Clinical Correlations - Pathway Problems
- Damage to the lateral corticospinal tract results in a cluster of findings known as Upper Motor Neuron (UMN) syndrome. These signs manifest below the level of the lesion.
- Key Clinical Signs (UMN Lesion):
- Spastic paralysis/paresis: Velocity-dependent increase in tonic stretch reflexes. Initially, a lesion may cause flaccid paralysis ("spinal shock").
- Hyperreflexia: Exaggerated deep tendon reflexes (DTRs).
- Hypertonia: Increased muscle tone, often described as "clasp-knife" rigidity.
- Positive Babinski sign: Dorsiflexion of the great toe and fanning of other toes on plantar stimulation.
- Localization is Key:
- Lesion above the pyramidal decussation (e.g., cortex, internal capsule): Contralateral signs.
- Lesion below the decussation (i.e., in the spinal cord): Ipsilateral signs.
⭐ The Babinski sign is a primitive reflex that is normal in infants up to age 1-2. Its re-emergence in an adult is a highly specific indicator of corticospinal tract dysfunction.

High‑Yield Points - ⚡ Biggest Takeaways
- Origin: Primarily from the primary motor cortex (precentral gyrus, Brodmann area 4).

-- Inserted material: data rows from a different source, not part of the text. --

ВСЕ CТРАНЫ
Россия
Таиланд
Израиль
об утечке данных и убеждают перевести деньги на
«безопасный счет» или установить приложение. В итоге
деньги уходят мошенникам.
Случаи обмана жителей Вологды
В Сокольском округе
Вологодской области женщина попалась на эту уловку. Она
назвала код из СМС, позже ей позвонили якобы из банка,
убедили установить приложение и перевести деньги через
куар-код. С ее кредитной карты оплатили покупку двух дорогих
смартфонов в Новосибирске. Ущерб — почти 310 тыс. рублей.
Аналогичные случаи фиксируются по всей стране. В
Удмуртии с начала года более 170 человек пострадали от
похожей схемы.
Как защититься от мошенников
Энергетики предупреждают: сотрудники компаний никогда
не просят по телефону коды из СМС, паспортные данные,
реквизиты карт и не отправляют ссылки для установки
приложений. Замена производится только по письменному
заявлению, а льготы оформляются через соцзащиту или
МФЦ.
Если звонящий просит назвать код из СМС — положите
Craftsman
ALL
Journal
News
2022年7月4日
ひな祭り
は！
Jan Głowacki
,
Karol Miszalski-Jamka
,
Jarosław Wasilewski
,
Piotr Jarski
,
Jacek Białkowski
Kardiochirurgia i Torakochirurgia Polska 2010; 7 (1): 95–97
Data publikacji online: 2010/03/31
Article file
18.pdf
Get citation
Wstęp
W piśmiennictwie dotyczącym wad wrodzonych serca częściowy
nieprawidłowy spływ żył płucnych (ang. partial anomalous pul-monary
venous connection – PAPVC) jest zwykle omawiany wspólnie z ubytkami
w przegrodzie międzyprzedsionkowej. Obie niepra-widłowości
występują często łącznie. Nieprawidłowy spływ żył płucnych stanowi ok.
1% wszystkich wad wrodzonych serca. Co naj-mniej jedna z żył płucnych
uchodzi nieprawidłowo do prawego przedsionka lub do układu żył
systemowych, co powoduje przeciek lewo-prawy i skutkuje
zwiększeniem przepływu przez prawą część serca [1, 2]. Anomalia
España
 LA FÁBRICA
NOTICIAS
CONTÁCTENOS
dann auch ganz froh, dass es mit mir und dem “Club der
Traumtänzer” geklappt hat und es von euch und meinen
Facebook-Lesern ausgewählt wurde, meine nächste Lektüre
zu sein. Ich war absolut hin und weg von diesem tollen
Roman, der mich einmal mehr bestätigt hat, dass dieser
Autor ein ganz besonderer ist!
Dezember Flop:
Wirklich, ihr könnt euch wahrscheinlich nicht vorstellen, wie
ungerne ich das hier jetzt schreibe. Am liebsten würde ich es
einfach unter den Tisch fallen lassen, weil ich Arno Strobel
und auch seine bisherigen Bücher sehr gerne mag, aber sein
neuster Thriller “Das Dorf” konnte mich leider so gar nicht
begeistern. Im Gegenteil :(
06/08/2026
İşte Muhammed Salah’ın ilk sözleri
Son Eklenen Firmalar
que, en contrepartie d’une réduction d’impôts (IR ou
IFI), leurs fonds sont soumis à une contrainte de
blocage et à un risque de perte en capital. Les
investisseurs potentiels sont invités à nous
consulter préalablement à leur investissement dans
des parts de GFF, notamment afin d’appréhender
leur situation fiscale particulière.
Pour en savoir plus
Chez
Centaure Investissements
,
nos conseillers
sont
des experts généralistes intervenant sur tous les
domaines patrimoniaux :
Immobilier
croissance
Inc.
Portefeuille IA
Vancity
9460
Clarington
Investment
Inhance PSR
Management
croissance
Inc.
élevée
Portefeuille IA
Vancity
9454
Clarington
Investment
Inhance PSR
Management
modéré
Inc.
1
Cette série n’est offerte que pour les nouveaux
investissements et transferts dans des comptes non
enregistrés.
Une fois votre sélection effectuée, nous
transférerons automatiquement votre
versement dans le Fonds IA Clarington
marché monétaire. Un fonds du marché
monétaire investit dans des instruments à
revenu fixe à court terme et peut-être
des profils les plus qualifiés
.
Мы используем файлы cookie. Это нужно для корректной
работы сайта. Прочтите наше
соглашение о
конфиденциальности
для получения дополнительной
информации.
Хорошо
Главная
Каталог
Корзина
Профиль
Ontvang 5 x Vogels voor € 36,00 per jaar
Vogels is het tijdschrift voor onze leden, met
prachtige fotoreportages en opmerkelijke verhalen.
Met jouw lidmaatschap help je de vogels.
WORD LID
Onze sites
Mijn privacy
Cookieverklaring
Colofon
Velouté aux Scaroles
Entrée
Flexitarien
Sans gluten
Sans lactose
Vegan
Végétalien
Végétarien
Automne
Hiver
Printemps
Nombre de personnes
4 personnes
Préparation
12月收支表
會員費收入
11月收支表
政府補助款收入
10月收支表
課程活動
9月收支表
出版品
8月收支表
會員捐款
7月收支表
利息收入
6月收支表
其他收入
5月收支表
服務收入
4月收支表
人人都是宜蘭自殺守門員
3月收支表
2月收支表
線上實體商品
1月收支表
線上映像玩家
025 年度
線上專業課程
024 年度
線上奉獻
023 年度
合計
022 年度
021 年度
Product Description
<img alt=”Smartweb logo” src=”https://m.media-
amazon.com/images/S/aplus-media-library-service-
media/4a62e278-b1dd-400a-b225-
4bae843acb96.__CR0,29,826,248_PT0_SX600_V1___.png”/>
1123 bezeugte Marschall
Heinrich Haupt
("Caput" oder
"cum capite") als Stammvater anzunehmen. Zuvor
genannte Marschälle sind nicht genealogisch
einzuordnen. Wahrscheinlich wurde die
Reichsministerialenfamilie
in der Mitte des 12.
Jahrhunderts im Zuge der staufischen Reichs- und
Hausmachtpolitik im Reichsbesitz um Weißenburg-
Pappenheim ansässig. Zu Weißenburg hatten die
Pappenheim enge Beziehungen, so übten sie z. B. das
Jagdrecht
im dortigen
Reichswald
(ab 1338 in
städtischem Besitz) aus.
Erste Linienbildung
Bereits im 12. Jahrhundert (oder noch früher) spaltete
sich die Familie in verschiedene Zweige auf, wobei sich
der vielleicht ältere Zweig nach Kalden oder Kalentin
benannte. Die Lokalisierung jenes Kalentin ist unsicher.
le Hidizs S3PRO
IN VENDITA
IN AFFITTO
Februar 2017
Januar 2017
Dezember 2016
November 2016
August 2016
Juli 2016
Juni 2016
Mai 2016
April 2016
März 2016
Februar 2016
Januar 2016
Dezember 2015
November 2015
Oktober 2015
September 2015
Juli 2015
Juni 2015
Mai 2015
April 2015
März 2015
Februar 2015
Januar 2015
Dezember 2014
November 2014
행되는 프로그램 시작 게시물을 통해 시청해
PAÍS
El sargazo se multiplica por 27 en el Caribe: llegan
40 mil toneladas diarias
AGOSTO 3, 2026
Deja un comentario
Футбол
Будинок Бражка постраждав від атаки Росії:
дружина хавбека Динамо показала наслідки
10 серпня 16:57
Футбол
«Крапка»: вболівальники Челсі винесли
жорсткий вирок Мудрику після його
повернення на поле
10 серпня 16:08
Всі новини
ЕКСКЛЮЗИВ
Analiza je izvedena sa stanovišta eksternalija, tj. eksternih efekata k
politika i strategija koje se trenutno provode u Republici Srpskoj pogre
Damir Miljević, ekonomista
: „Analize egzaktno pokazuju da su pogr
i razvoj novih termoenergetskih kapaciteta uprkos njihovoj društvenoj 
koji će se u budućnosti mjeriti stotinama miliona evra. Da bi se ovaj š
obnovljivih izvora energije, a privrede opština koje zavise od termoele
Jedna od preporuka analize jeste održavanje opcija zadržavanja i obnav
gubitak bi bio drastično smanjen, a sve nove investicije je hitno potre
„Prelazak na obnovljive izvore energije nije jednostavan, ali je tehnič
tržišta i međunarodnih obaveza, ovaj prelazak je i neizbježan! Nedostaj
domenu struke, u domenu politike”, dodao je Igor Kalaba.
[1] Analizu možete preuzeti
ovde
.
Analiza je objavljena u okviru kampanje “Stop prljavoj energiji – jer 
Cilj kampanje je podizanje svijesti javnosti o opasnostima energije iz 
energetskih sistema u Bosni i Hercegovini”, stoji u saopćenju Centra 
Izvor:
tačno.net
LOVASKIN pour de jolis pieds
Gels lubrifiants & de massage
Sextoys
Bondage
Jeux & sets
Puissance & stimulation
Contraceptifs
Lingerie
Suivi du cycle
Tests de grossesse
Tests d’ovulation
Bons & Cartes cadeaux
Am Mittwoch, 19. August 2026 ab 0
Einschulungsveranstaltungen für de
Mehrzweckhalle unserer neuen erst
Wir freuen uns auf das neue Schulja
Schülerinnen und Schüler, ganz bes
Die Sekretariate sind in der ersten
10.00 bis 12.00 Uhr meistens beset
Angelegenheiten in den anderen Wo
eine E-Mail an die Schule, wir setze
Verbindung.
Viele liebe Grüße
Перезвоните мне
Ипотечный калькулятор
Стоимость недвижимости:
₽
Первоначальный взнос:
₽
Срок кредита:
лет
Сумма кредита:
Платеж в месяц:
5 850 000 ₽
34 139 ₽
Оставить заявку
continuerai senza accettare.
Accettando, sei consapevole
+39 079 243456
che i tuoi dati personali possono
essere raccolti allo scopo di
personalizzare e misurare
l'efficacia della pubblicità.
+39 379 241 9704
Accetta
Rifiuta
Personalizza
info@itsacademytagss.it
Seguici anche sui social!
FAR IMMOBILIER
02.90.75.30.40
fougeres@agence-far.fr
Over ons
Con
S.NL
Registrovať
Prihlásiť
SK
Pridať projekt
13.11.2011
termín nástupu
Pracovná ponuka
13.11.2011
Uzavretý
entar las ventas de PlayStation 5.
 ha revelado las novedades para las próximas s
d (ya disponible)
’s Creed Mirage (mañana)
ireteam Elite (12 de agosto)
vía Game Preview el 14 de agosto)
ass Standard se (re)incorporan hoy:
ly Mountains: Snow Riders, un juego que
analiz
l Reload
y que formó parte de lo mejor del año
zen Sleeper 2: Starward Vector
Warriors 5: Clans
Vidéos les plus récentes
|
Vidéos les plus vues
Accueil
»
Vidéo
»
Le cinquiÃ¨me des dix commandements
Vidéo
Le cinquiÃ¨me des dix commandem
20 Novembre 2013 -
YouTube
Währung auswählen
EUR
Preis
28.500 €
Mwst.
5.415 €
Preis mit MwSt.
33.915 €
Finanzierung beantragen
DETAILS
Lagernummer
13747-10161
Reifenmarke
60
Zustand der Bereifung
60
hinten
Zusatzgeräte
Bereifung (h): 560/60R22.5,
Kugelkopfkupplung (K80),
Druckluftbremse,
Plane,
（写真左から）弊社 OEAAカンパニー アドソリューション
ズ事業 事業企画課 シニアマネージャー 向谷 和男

- Course: Descends through the posterior limb of the internal capsule and cerebral peduncles.
- Decussation: ~90% of fibers cross at the pyramidal decussation in the caudal medulla.
- Spinal Path: Travels down the lateral funiculus of the spinal cord.
- Function: Mediates voluntary, skilled movements of contralateral distal muscles, like hands and feet.
- Lesions: Result in contralateral motor deficits if above the decussation.